Miranda helped bring in the groceries. She’d volunteered to drive into town and fetch them herself, but Lorna refused, and the reason why went unspoken, although it loomed large. A lot more than her leg needed healing. Bruce had done the shopping, paid the bills, made every decision for thirteen torturous years. Not all at once, but gradually, until he crushed her, smothered her, with his so-called love. That was over. A little more pain and suffering in the service of emancipation—figuratively and literally—following a lost decade seemed appropriate.

The Haugstad cabin was practically a fossil and possessed of a dark history that Miranda hinted at but coyly refused to disclose. It was in solid repair for a building constructed in the 1920s—on the cozy side, even: thick slab walls and a mossy shake roof. Two bedrooms, a pantry, a loft, a cramped toilet and bath, and a living room with a kitchenette tucked in the corner. The cellar’s trapdoor was concealed inside the pantry. She had no intention of going down there. She hated spiders and all the other creepy-crawlies sure to infest that wet and lightless space. Nor did she like the tattered bearskin rug before the fireplace, nor the oil painting of a hunter in buckskins stalking along a ridge beneath a twilit sky, nor a smaller portrait of a stag with jagged horns in menacing silhouette atop a cliff, also at sunset. Lorna detested the idea of hunting, preferred not to ponder where the chicken in chicken soup came from, much less the fate of cattle. These artifacts of minds and philosophies so divergent from her own were disquieting.

There were a few modern renovations. A portable generator provided electricity to power the plumbing and lights. No phone, however. Not that it mattered—her cell reception was passable despite the rugged terrain. The elevation and eastern exposure also enabled the transistor radio to capture a decent signal.

Miranda raised an eyebrow when she came across the bottles of Old Crow. She stuck them in a cabinet without comment. They made a simple pasta together with peaches on the side and a glass or three of wine for dessert. Later, they relaxed near the fire. Conversation lapsed into a comfortable silence until Lorna chuckled upon recalling the bartender’s portentous question, which seemed inane rather than sinister now that she was half-drunk and drowsing in her lover’s arms. Miranda asked what was so funny, and Lorna told her about the tavern incident.

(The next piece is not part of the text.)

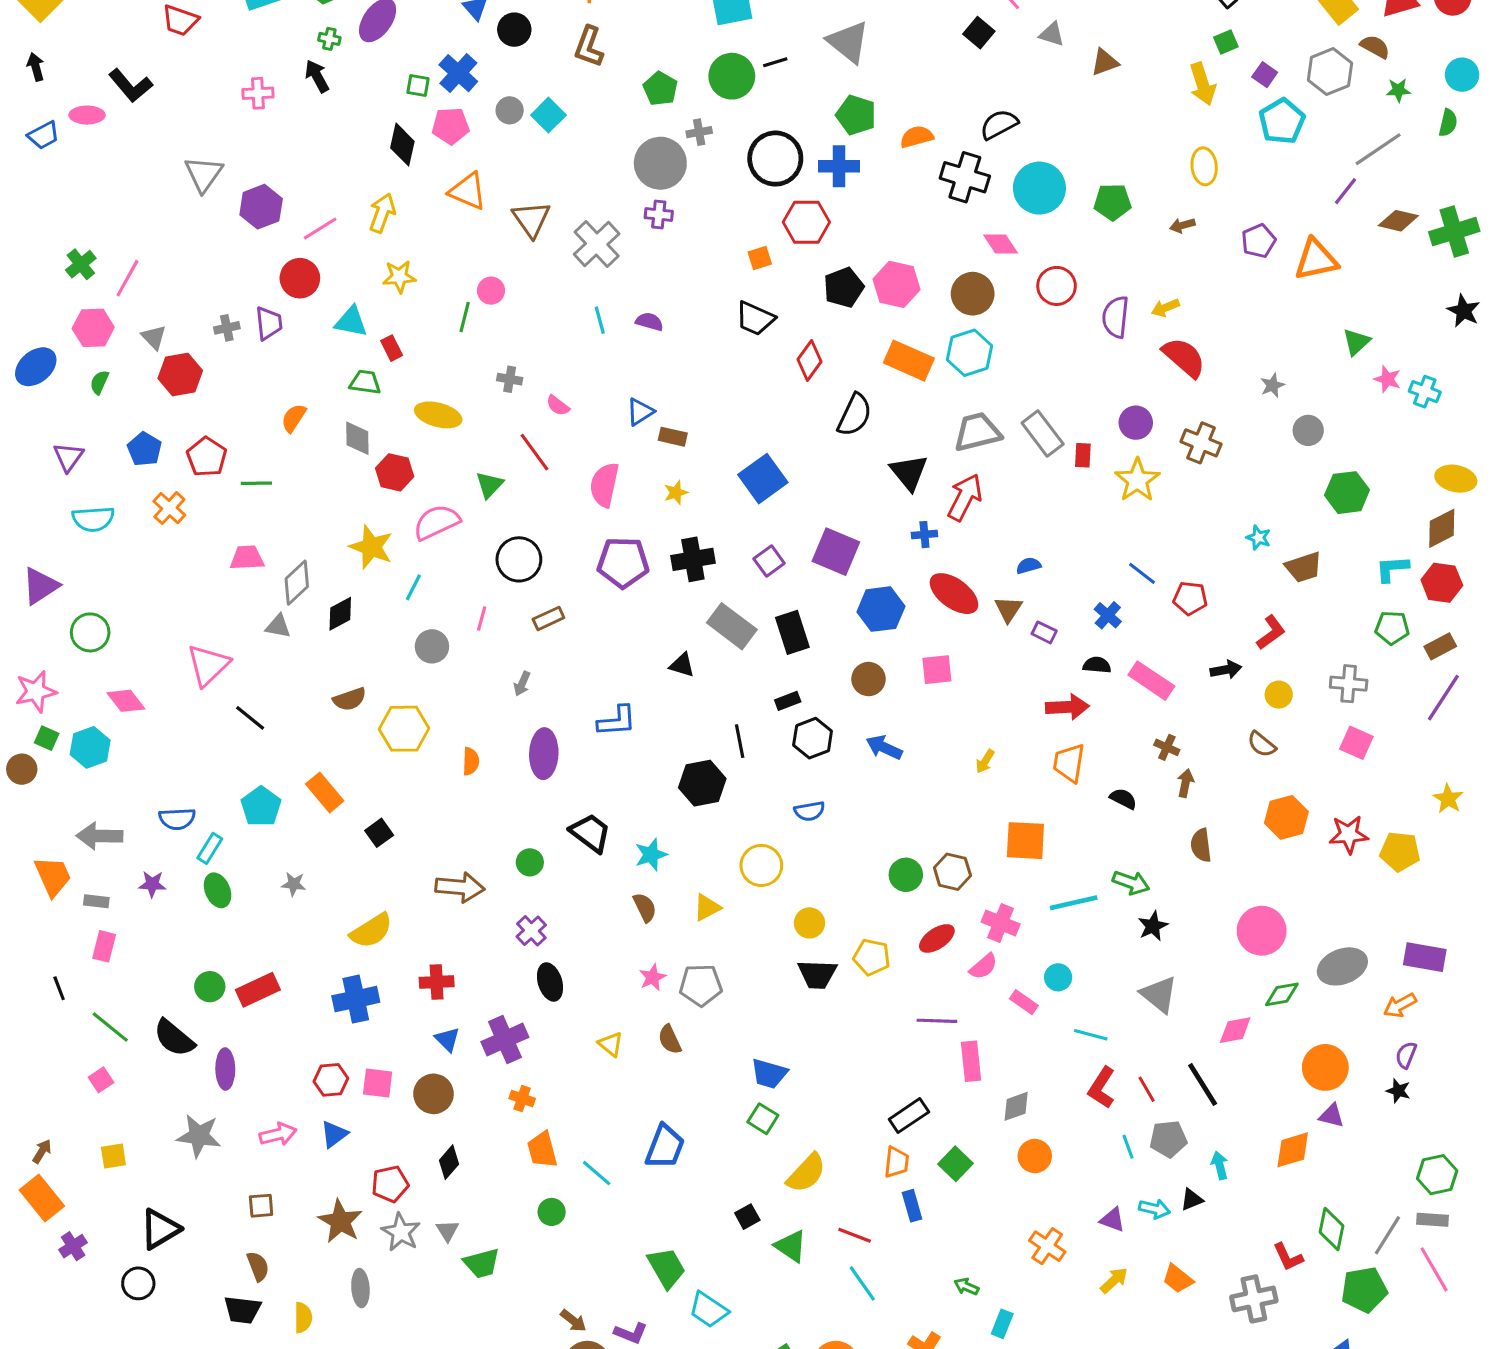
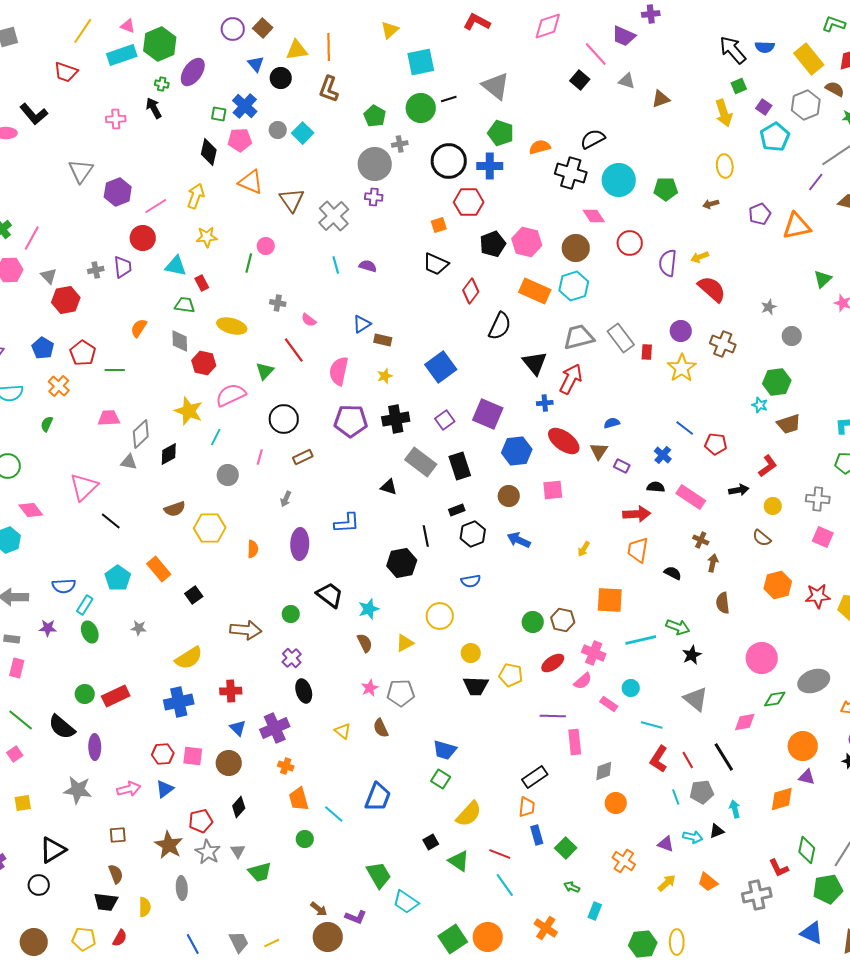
green semicircle: (99, 382) -> (47, 424), moved
green hexagon: (1347, 493) -> (777, 382), moved
green square: (956, 1164) -> (566, 848), moved

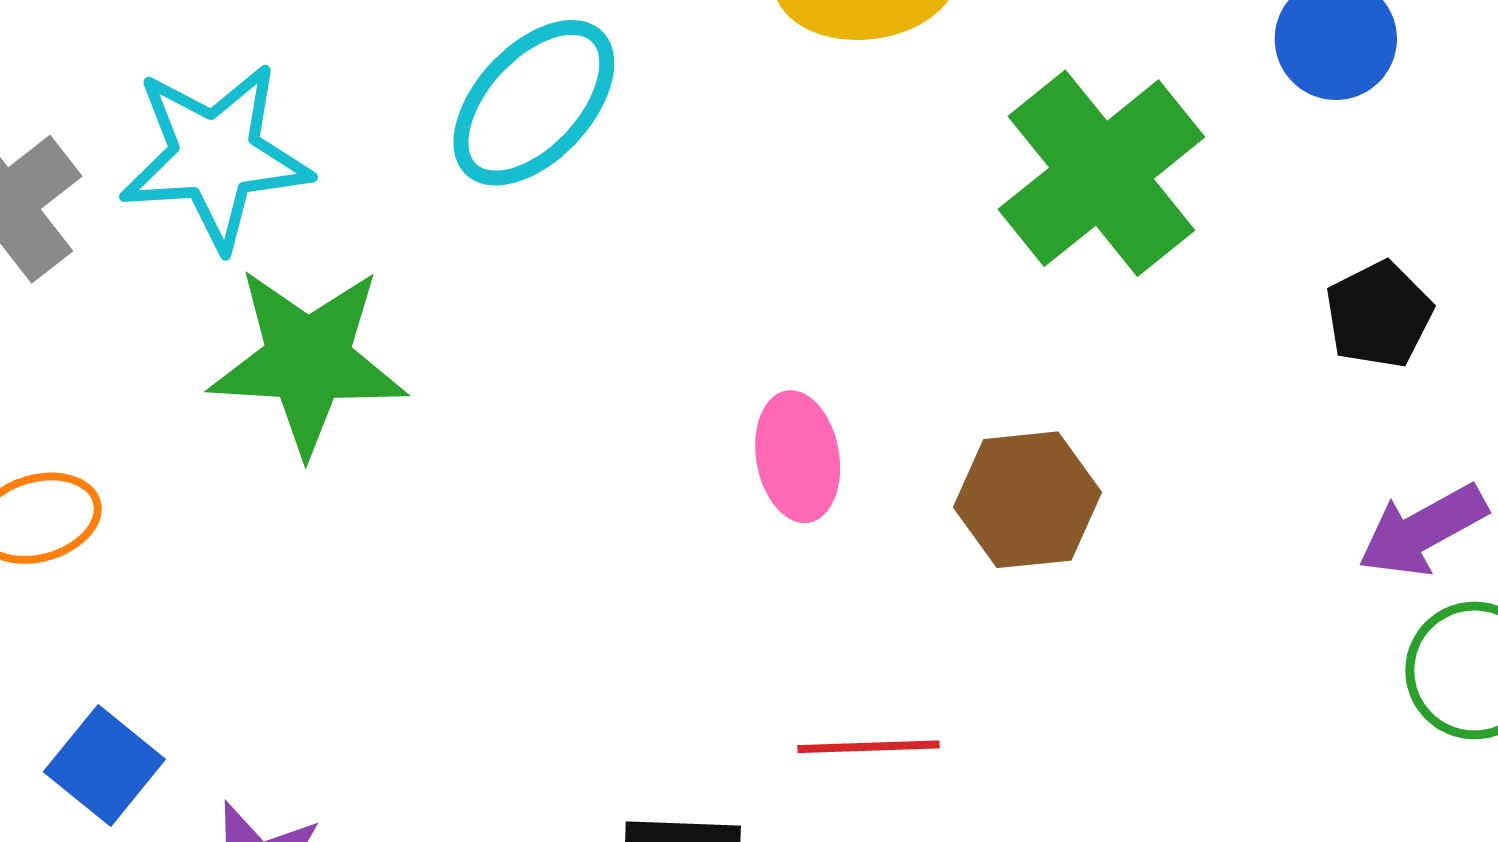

“Man alive, I found something weird today,” Miranda said. She’d stiffened when Lorna described shooting tequila. Lorna’s drinking was a bone of contention. She’d hit the bottle when Orillia went into first grade, leaving her alone at the house for the majority of too many lonely days. At first it’d been innocent enough: A nip or two of cooking sherry, the occasional glass of wine during the soaps, then the occasional bottle of wine, then the occasional bottle of Maker’s Mark or Johnnie Walker, and finally, the bottle was open and in her hand five minutes after Orillia skipped to the bus and the cork didn’t go back in until five minutes before her little girl came home. Since she and Miranda became an item, she’d striven to restrict her boozing to social occasions, dinner, and the like. But sweet Jesus, fuck. At least she hadn’t broken down and started smoking again.

“Where’d you go?” Lorna said.

“That trail behind the woodshed. I wanted some photographs. Being cooped up in here is driving me a teensy bit bonkers.”

“So, how weird was it?”

“Maybe weird isn’t quite the word. Gross. Gross is more accurate.”

“You’re killing me.”

“That trail goes a long way. I think deer use it as a path because it’s really narrow but well beaten. We should hike to the end one of these days, see how far it goes. I’m curious where it ends.”

“Trails don’t end; they just peter out. We’ll get lost and spend the winter gnawing bark like the Donners.”